Well, heuristically it can go as follows.

We can easily construct a bijection between $\mathbb{N}$ and $\mathbb{N}-\{1\}$. Just send $n \rightarrow n+1$.

If we subtract one element $x_1$ from $\mathbb{R}$, we can decompose $\mathbb{R}$ as $(\mathbb{R}-\mathbb{N})\cup\mathbb{N}$, and $\mathbb{R}-\{x_0\}=(\mathbb{R}-\mathbb{N})\cup(\mathbb{N}-{x_0})$. And we apply the above trick to the latter part.

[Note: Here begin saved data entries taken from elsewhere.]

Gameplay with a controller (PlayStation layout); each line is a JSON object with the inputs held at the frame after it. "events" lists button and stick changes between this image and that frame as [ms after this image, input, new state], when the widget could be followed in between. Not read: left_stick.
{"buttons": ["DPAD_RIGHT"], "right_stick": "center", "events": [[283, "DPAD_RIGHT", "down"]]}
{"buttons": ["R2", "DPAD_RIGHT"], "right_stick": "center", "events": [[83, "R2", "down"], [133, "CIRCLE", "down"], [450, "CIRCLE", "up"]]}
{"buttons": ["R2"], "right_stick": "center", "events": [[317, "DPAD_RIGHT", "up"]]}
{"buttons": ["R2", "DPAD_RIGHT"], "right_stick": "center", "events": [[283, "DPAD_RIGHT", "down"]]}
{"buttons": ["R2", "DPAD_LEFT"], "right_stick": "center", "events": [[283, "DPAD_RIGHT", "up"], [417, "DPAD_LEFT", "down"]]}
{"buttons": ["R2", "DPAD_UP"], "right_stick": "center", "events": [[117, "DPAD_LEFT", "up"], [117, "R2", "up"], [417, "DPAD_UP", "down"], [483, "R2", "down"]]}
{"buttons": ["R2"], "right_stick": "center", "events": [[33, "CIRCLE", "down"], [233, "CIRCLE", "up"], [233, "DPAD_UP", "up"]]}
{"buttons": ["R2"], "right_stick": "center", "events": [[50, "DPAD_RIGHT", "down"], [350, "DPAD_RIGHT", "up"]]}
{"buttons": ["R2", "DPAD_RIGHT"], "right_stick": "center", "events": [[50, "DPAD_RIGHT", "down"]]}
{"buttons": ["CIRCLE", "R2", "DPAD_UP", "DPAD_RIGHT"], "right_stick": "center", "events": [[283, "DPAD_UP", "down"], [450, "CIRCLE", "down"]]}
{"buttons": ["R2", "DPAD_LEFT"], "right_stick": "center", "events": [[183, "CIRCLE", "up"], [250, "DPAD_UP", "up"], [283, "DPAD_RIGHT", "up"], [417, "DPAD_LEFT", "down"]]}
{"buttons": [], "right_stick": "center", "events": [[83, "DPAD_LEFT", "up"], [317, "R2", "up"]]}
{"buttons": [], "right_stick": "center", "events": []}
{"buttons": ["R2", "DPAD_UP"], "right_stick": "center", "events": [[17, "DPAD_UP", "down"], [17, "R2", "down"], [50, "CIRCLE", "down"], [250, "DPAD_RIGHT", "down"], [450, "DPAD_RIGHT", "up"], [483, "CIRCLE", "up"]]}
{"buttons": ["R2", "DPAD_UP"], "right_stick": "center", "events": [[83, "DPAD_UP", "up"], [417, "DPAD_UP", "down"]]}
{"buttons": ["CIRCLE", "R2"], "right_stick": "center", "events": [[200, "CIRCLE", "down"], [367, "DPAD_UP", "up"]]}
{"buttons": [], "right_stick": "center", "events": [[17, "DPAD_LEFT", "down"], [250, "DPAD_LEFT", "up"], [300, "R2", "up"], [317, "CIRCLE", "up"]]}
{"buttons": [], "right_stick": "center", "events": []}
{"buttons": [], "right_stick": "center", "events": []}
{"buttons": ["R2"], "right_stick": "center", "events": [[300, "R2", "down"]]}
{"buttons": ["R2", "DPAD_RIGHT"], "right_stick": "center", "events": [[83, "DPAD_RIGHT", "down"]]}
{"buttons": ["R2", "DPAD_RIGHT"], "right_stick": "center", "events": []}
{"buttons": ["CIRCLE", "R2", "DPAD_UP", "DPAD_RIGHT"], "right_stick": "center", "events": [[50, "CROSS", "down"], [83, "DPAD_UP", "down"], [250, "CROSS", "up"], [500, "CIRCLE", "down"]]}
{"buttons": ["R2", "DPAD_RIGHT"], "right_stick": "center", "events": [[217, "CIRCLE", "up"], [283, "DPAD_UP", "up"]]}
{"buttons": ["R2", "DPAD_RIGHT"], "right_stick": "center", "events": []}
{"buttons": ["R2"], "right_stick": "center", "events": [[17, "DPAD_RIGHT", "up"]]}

If we subtract countable elements, say, $x_i$ for all $i\in\mathbb{N}$, we can choose a countable familiy of subsets with cardinal equal to that of $\mathbb{N}$, each containing one of $x_i$. Now decompose $\mathbb{R}$ as a countable union and do as above and you will solve the problem.